• _EXTRAHIERTER TEXT_:
Emsisoft Anti-Malware ist auch immer einen Geheimtipp wert.


----------



## ΔΣΛ (24. September 2014)

*AW: Empfehlenswerter/"Bester" - Virenschutz für Gamer?*

Dieser Link dürfte dich interessieren : AV-TEST | Win XP, 7 & 8.1: Internet-Security-Suiten für *6 Monate im Dauertest*
Im folgenden Link wird unter verschiedenen Betriebssystemen getestet, der aktuellste Test wurde unter WinXP im Juni gemacht : AV-TEST | Rootpage | Vergleichstests (nächster Test wieder unter Win7)
Der erste Link ist ein Langzeittest, der Zweite Link zeigt aktuellere Tests, man sieht bei beiden Links das sich die Leistungen relativ schnell verändern können.
Empfehlungen sind schön und gut, aber jede Software daraus hat stärken und schwächen die sich mit der Zeit verändern, daher halte ich wenig von ThomasGoe69's Auflistung, sind nur persönliche Erfahrungen verteilt auf einem längeren Zeitraum, viele Negativwertungen bzw Ansichten werden unlogischer weise automatisch auf folgende Versionen weiter vererbt ob sie stimmen oder nicht.

• _IHRE AUFGABE_: Führen Sie die oben stehende Forendiskussion über Sicherheitssoftware für Gamer im Anschluss an ihren letzten Satz fort.

• _BEREITGESTELLTES MATERIAL_:
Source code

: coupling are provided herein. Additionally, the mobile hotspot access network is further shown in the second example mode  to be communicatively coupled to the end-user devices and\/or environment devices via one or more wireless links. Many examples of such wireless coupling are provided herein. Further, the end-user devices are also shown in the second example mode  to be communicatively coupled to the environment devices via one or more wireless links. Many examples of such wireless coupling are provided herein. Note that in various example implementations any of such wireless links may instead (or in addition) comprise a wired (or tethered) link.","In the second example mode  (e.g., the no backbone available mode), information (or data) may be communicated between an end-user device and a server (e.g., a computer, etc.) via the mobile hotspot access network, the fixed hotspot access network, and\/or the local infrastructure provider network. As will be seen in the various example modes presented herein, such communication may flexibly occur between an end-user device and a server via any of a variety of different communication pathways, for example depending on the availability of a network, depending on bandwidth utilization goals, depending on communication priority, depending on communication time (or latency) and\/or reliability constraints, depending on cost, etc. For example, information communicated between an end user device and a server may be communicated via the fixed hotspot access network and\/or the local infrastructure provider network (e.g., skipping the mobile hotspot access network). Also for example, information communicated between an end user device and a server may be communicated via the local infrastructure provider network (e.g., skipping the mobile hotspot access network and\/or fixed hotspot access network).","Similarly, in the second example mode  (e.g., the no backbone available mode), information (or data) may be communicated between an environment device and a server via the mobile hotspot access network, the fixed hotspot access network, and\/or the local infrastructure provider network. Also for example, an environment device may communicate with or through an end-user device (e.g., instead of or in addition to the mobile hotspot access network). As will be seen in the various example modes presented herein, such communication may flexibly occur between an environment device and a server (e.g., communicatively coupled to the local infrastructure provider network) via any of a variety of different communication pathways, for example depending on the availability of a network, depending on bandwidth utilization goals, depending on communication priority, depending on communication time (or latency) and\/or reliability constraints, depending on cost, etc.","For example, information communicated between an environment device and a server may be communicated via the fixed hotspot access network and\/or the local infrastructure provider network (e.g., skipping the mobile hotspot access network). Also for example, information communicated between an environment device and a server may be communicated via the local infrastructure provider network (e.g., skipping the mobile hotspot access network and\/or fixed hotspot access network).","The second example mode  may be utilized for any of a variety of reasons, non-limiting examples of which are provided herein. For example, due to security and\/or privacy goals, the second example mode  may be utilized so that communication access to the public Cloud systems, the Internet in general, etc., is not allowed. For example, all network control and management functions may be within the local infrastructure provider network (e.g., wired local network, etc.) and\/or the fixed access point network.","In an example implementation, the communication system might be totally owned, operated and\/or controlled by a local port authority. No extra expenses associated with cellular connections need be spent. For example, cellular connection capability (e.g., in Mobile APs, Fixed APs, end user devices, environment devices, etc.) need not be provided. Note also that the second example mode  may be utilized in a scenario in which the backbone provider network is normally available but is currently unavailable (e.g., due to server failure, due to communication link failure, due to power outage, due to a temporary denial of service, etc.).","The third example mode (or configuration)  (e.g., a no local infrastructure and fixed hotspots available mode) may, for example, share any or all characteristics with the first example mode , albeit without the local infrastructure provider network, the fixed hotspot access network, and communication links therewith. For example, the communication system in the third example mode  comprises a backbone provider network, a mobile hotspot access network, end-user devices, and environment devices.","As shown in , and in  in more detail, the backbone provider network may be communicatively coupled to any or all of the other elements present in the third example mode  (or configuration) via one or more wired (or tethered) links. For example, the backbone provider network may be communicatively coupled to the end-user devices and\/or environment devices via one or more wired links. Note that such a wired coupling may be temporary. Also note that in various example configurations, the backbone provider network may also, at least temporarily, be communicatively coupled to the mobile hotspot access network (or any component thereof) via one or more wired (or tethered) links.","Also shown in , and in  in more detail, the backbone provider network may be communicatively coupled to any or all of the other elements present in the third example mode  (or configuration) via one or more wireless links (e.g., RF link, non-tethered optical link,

• _LÖSUNG DER AUFGABE_:
Mein bester Rat an dich, entscheide selbst, lasse dich nicht nicht von Nutzern beeinflussen und ließ dir die Tests durch.


----------



## dmxcom (2. Oktober 2014)

*AW: Empfehlenswerter/"Bester" - Virenschutz für Gamer?*

Habe nach mehreren Empfehlungen das 360 Security getestet und bin damit mehr als Zufrieden.
Hatte vorher Kaspersky,GData, FSecure, MS Defender etc getestet - jedoch war keines so Zufriedenstellend wie das.
Kein Wunder das es so gut abgeschnitten hat im Test und das sogar als Freeware 

360 Internet Security


----------



## Amon (2. Oktober 2014)

*AW: Empfehlenswerter/"Bester" - Virenschutz für Gamer?*



Colonel Faulkner schrieb:


> Emsisoft Anti-Malware ist auch immer einen Geheimtipp wert.


Meiner Meinung nach das beste am Markt zur Zeit. Hab ich auch am laufen.


----------



## CiD (6. November 2014)

*AW: Empfehlenswerter/"Bester" - Virenschutz für Gamer?*



dmxcom schrieb:


> Habe nach mehreren Empfehlungen das 360 Security getestet und bin damit mehr als Zufrieden.
> Hatte vorher Kaspersky,GData, FSecure, MS Defender etc getestet - jedoch war keines so Zufriedenstellend wie das.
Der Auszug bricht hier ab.